— Work request —
All entries are to be copied verbatim, while the pictures stay out.

— Supplied material —
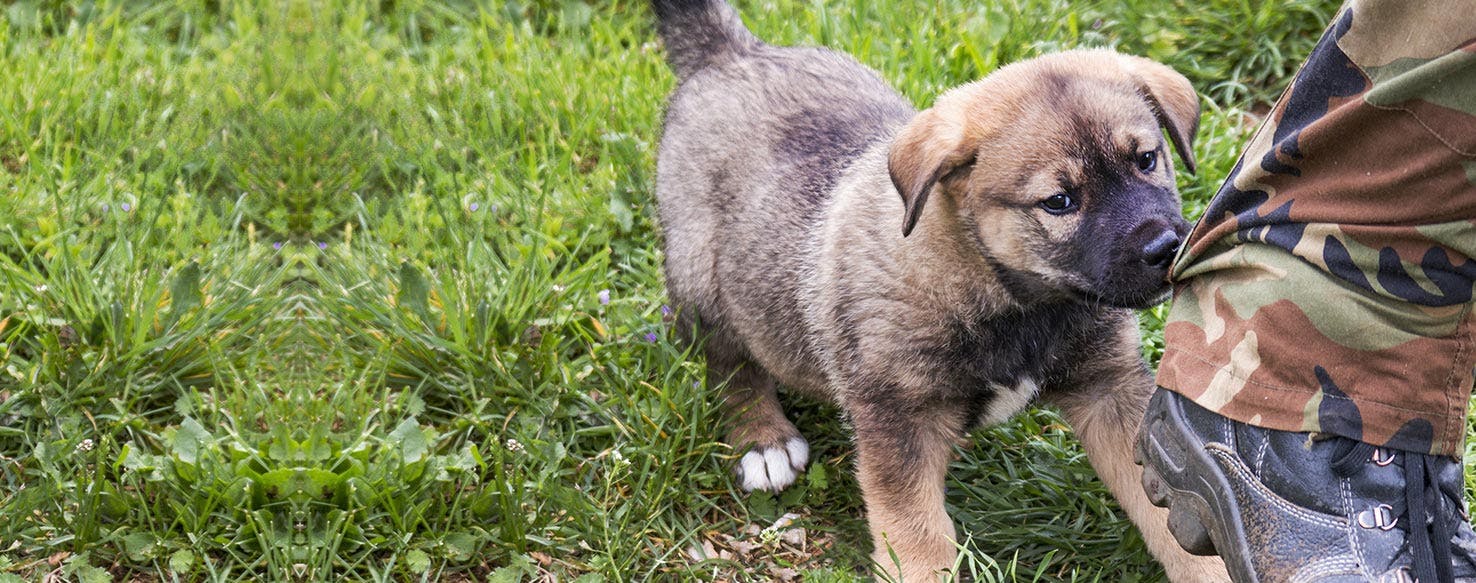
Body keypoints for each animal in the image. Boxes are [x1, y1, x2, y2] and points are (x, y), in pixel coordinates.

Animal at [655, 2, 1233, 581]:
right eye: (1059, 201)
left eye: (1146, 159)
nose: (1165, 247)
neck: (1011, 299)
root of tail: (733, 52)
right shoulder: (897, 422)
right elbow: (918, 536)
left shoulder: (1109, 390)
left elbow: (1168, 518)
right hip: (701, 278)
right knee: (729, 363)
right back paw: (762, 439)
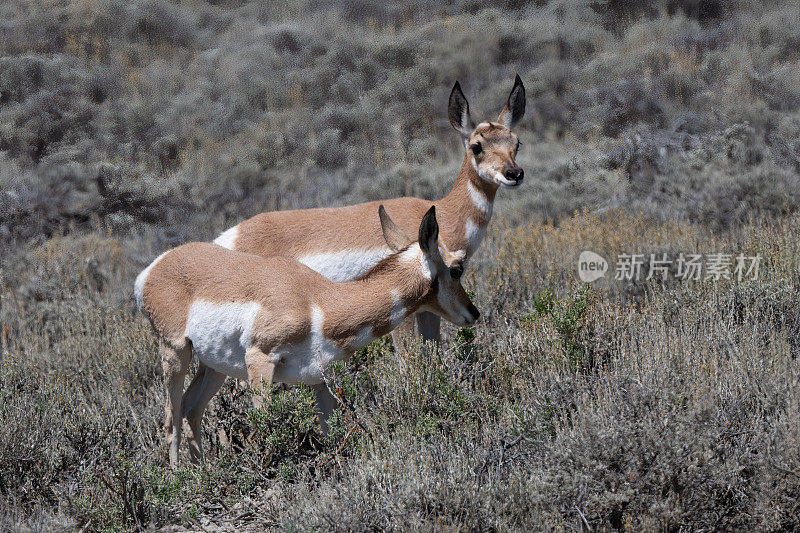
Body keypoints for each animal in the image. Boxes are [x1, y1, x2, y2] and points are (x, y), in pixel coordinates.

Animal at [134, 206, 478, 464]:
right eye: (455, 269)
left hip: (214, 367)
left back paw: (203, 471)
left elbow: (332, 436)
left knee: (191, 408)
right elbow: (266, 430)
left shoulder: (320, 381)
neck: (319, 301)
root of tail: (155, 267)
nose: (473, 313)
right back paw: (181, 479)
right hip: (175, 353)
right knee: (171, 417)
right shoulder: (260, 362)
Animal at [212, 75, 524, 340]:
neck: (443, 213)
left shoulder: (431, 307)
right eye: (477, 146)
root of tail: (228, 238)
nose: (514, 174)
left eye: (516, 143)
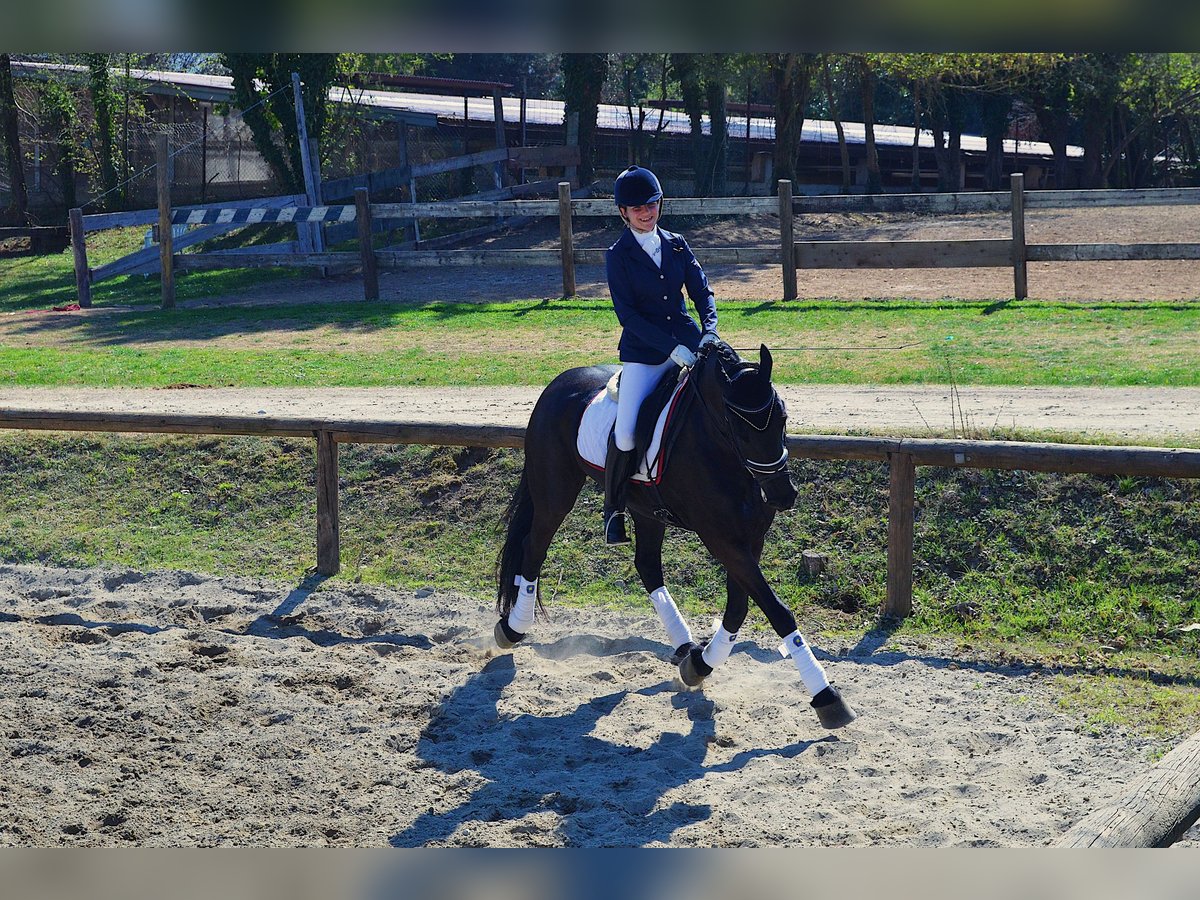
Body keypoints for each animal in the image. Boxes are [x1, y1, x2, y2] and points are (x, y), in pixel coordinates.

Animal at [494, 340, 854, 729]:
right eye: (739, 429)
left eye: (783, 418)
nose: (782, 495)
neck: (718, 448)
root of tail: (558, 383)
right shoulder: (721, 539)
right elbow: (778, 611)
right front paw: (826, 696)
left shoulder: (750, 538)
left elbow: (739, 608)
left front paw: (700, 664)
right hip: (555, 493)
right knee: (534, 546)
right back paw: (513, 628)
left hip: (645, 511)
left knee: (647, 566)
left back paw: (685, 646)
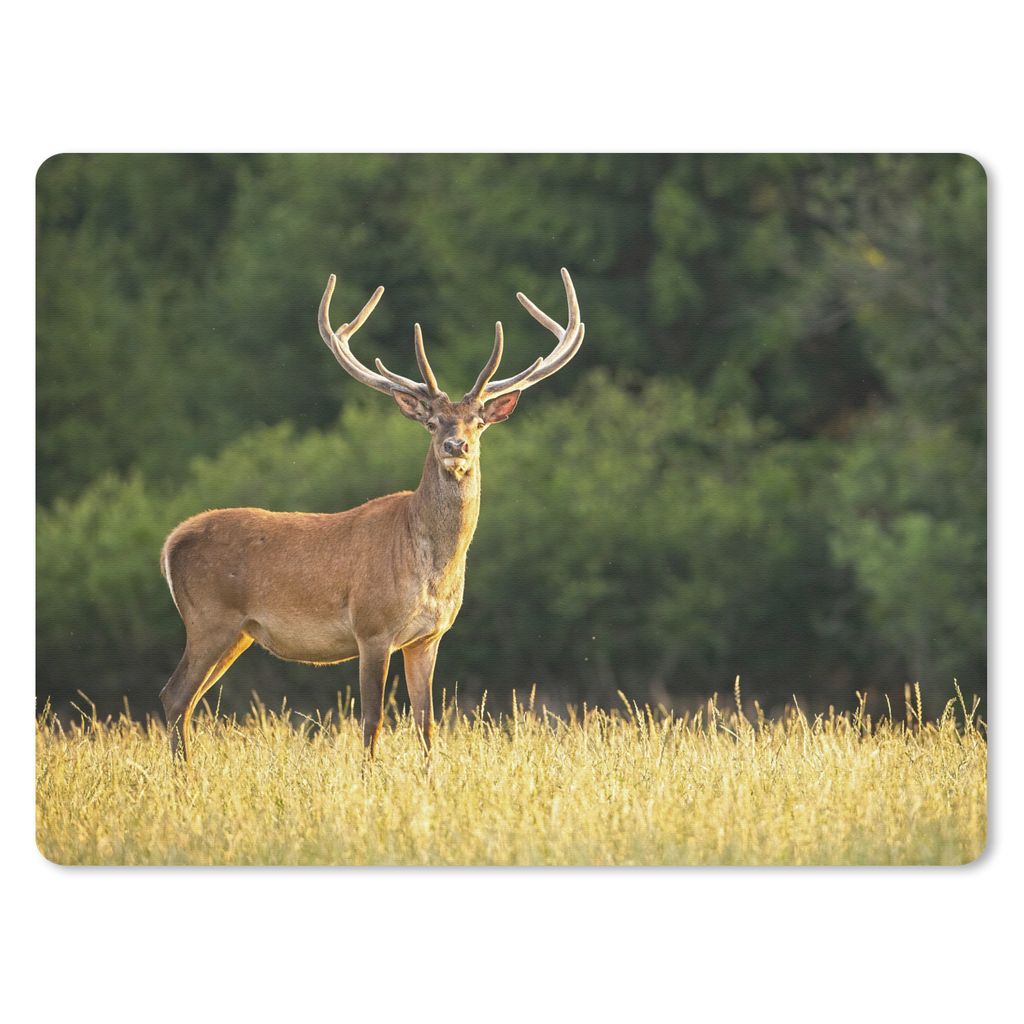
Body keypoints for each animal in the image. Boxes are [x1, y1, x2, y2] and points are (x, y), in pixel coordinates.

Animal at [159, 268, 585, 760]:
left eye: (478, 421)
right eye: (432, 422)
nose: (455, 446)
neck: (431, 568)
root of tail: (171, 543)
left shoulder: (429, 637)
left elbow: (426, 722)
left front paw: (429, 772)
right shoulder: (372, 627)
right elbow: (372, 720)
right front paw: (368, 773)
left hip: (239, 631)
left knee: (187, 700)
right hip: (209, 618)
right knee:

— Result of the task —
Body keypoints for each animal in the image. Boxes are [x1, y1, x2, y2] and points are (x, y), in pixel coordinates.

Animal at [655, 2, 1233, 581]:
right eye: (1059, 201)
left eye: (1146, 159)
nose: (1165, 247)
neck: (1011, 299)
root of tail: (733, 52)
right shoulder: (897, 422)
right elbow: (918, 536)
left shoulder: (1109, 390)
left elbow: (1168, 518)
right hip: (701, 278)
right knee: (729, 363)
right back paw: (762, 439)
Body keypoints for each animal in the image. Boxes are [x1, y1, x2, y2] and points are (x, y), in pixel coordinates.

Animal at [134, 206, 478, 464]:
right eye: (455, 269)
left hip: (214, 367)
left back paw: (203, 471)
left elbow: (332, 436)
left knee: (191, 408)
right elbow: (266, 430)
left shoulder: (320, 381)
neck: (319, 301)
root of tail: (155, 267)
nose: (473, 313)
right back paw: (181, 479)
right hip: (175, 353)
right knee: (171, 417)
right shoulder: (260, 362)
Animal at [212, 75, 524, 340]:
neck: (443, 213)
left shoulder: (431, 307)
right eye: (477, 146)
root of tail: (228, 238)
nose: (514, 174)
left eye: (516, 143)
Body keypoints for each animal in the image. Boxes are [x1, y1, x2, y2] and points are (x, y), in pixel coordinates.

Animal at [494, 340, 854, 729]:
right eye: (739, 429)
left eye: (783, 418)
nose: (782, 495)
neck: (718, 448)
root of tail: (558, 383)
right shoulder: (721, 539)
right elbow: (778, 611)
right front paw: (826, 696)
left shoulder: (750, 538)
left elbow: (739, 608)
left front paw: (700, 664)
right hip: (555, 493)
right knee: (534, 546)
right back paw: (513, 628)
left hip: (645, 511)
left knee: (647, 566)
left back paw: (685, 646)
Body keypoints for each animal in the image. Boxes are [x1, y1, x2, y2] and points are (x, y), in pixel coordinates.

Animal at [159, 268, 585, 760]:
left eye: (478, 421)
right eye: (432, 422)
nose: (455, 446)
neck: (431, 568)
root of tail: (171, 543)
left shoulder: (429, 637)
left elbow: (426, 722)
left front paw: (429, 772)
right shoulder: (372, 627)
right elbow: (372, 720)
right front paw: (368, 773)
left hip: (239, 631)
left knee: (187, 700)
right hip: (209, 618)
right knee:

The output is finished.